Selected excerpt =
Robert Collier, Found ALIVE!

In this special interview issue:

  • The “council of elders” secret to sparking your creative intelligence and solving business problems …
  • How a wet behind the ears kid pulled off a 3,900% ROI mailing …
  • The crux of the research biscuit …
  • The real reasons people buy – six core motives that spur people to action …
  • How to use reverse psychology to gently lead your prospect to an immediate decision …
  • A priceless lesson in information marketing, from one of the world’s best …
  • And much more!

Dear Web Business Builder:

One of the most remarkable passages in Napoleon Hill’s book “Think and Grow Rich” talks about Hill’s Council of Elders. Hill had a very unusual, and unusually effective way of sparking his creative intelligence and solving problems. It went something like this …

Each evening in the quiet of his study, Hill would close his eyes and enter a council chamber in the theatre of his mind. Next, he would take his seat as Chairman at the council table, and welcome 9 elder advisors (Ralph Waldo Emerson, Luther Burbank, Thomas Paine, Charles Darwin, Abraham Lincoln, Andrew Carnegie, Henry Ford, and Thomas Edison) who gradually entered the chamber to take their seats.

Excerpts from a dataset =
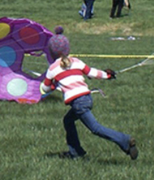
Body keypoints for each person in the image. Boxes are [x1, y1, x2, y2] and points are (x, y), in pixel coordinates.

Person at [39, 27, 137, 160]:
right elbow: (92, 72)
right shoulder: (76, 61)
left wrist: (53, 85)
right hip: (87, 98)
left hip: (78, 103)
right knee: (68, 121)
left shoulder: (52, 69)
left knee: (95, 128)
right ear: (68, 49)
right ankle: (75, 152)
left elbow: (45, 88)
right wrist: (107, 75)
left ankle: (125, 141)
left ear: (51, 53)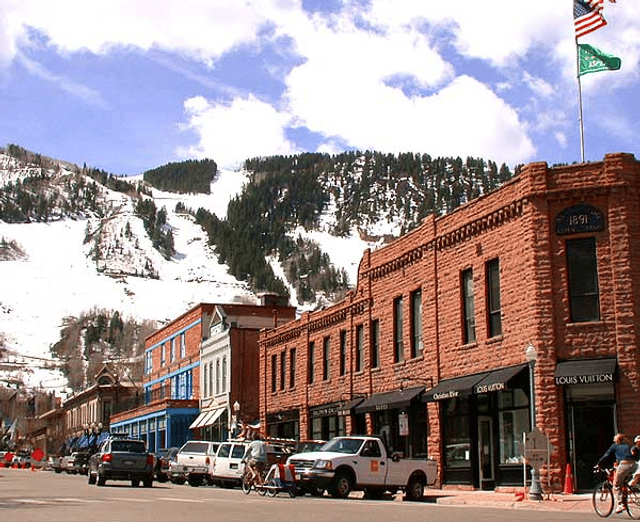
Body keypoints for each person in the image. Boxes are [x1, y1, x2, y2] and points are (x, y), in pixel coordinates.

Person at [598, 433, 636, 513]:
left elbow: (607, 455)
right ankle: (626, 494)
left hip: (624, 465)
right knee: (623, 483)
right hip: (633, 465)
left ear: (616, 440)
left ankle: (620, 504)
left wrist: (599, 464)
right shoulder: (628, 445)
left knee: (616, 485)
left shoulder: (615, 446)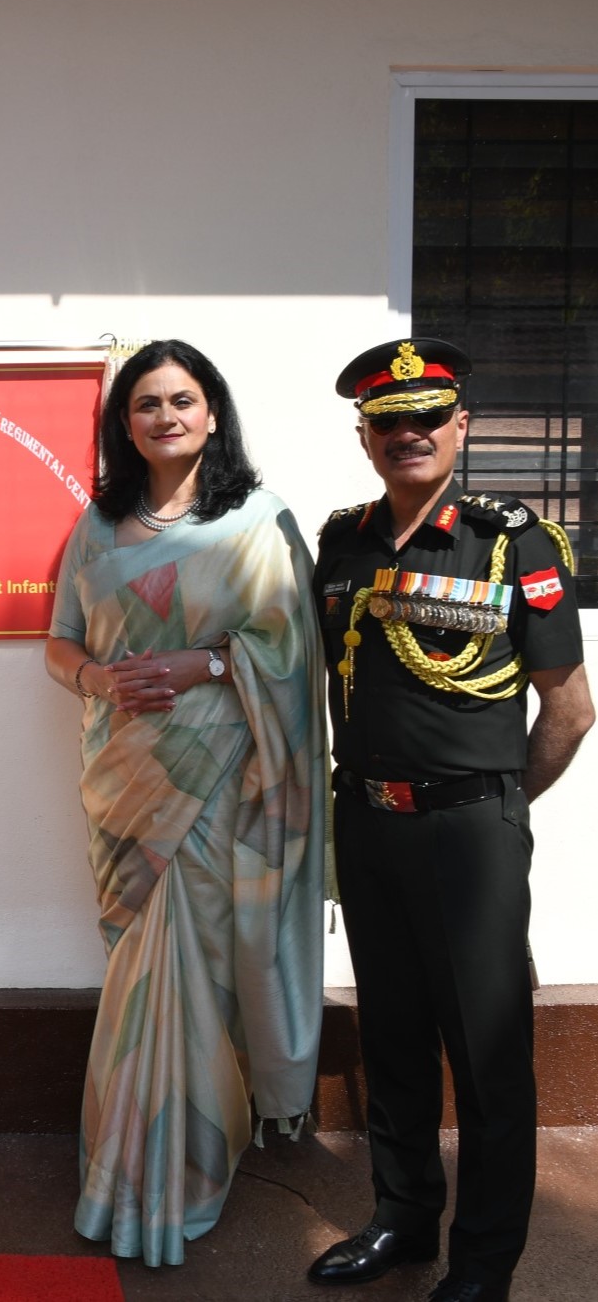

Problems to solve =
**a.** Name each advisor whom the newsletter excerpt lists in parentheses as a member of Hill's council.
**b.** Reproduce verbatim the portion of the newsletter excerpt running from "One of the most" down to "take their seats.".
Work only from the newsletter excerpt.

Task-by-task answers =
**a.** Ralph Waldo Emerson, Luther Burbank, Thomas Paine, Charles Darwin, Abraham Lincoln, Andrew Carnegie, Henry Ford, Thomas Edison

**b.**
One of the most remarkable passages in Napoleon Hill’s book “Think and Grow Rich” talks about Hill’s Council of Elders. Hill had a very unusual, and unusually effective way of sparking his creative intelligence and solving problems. It went something like this …

Each evening in the quiet of his study, Hill would close his eyes and enter a council chamber in the theatre of his mind. Next, he would take his seat as Chairman at the council table, and welcome 9 elder advisors (Ralph Waldo Emerson, Luther Burbank, Thomas Paine, Charles Darwin, Abraham Lincoln, Andrew Carnegie, Henry Ford, and Thomas Edison) who gradually entered the chamber to take their seats.